In this scenario, we can observe that this hierarchal strategy of semi-supervised model followed by a supervised model that accomplishes a classification precision of approximately 85.8% on the holdout dataset, a bit better than the semi-supervised learning algorithm leveraged alone that accomplished a precision of approximately 85.6%.
Accuracy: 85.800
Can you accomplish improved results by tuning the hyperparameters of the LabelSpreading model
Further Reading
This section furnishes additional resources on the subject if you are seeking to delve deeper.
Books
Introduction to semi-supervised learning, 2009.
Chapter 11: Label Propagation and Quadratic Criterion, Semi-supervised learning, 2006
Papers
Learning with Local and Global Consistency, 2003.
APIs
sklearn.semi_supervised.LabelSpreading API
Section 1.14 Semi-Supervised, Scikit-Learn User Guide
sklearn.model_selection.train_test_split API
sklearn.linear_model.LogsiticRegression API
sklearn.datasets.make_classification API
Articles
Semi-supervised learning, Wikipedia
Conclusion
In this guide, you found out about how to go about applying the label spreading algorithm to a semi-supervised learning classification dataset.

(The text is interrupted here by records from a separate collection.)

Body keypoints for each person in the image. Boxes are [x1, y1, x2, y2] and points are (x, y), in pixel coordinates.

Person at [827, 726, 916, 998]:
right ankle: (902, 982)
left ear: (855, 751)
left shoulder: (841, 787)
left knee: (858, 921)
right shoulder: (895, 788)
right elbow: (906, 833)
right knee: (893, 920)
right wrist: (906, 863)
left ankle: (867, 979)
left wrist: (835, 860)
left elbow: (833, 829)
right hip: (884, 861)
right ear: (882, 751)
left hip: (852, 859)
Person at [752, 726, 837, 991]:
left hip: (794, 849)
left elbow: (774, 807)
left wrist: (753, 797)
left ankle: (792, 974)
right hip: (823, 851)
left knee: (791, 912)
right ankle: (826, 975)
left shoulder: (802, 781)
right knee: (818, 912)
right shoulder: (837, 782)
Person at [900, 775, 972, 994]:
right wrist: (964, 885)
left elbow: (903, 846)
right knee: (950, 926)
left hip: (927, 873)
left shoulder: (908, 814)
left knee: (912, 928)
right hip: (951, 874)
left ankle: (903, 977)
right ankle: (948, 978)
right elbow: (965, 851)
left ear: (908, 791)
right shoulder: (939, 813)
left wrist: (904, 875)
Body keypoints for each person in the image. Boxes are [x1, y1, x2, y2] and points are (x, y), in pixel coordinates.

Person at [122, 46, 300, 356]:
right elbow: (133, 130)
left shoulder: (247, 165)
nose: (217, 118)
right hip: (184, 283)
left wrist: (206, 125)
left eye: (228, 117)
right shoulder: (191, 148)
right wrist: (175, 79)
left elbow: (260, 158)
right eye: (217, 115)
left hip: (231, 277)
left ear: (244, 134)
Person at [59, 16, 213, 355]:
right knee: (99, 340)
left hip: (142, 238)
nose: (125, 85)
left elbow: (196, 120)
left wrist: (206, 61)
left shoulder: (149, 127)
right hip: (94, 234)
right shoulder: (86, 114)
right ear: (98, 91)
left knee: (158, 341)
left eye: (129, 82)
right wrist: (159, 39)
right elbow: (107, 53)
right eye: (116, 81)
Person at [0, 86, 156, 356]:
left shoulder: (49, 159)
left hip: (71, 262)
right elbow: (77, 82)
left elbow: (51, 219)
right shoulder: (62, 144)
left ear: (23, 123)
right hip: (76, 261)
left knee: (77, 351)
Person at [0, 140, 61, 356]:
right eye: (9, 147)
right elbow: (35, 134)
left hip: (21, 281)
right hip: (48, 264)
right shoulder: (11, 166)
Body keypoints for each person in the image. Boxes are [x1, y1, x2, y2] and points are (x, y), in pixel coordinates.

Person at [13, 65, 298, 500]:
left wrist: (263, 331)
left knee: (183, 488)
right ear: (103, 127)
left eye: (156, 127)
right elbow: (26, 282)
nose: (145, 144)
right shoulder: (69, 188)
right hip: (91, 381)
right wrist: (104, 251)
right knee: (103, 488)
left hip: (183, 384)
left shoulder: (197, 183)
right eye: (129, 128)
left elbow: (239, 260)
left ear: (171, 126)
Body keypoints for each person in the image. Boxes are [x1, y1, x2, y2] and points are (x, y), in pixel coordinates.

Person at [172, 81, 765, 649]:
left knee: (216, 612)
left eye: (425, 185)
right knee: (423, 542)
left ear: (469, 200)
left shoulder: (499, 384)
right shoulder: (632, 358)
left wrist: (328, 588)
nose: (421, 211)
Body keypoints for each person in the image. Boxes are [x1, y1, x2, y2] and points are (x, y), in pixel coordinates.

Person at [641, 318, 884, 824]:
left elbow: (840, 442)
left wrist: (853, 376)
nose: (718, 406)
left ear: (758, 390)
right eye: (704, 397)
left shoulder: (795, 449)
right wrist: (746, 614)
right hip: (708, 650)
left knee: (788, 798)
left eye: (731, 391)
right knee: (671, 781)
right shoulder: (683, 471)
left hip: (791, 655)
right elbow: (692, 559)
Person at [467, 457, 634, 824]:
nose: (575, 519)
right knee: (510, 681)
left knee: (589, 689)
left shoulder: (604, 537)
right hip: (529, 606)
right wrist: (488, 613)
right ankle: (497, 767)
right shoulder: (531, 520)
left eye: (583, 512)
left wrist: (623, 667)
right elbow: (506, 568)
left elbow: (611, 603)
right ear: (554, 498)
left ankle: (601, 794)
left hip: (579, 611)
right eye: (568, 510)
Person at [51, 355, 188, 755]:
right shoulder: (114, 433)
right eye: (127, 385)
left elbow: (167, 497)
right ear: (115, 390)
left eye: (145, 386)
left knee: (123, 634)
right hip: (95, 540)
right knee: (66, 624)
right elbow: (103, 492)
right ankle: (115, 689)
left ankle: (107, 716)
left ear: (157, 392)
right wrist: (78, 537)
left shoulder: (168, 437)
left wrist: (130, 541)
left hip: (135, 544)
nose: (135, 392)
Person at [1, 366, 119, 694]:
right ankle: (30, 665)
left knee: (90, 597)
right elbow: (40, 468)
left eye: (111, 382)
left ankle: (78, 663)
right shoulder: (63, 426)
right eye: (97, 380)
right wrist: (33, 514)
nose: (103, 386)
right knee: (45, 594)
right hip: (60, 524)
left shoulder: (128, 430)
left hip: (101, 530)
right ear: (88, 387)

Particularly, you learned:
- An intuition for how the label spreading semi-supervised learning algorithm functions.
- How to produce a semi-supervised classification dataset and setup a baseline in performance with a supervised learning algorithm.
- How to produce and assess a label spreading algorithm and leverage the model output to train a supervised learning algorithm.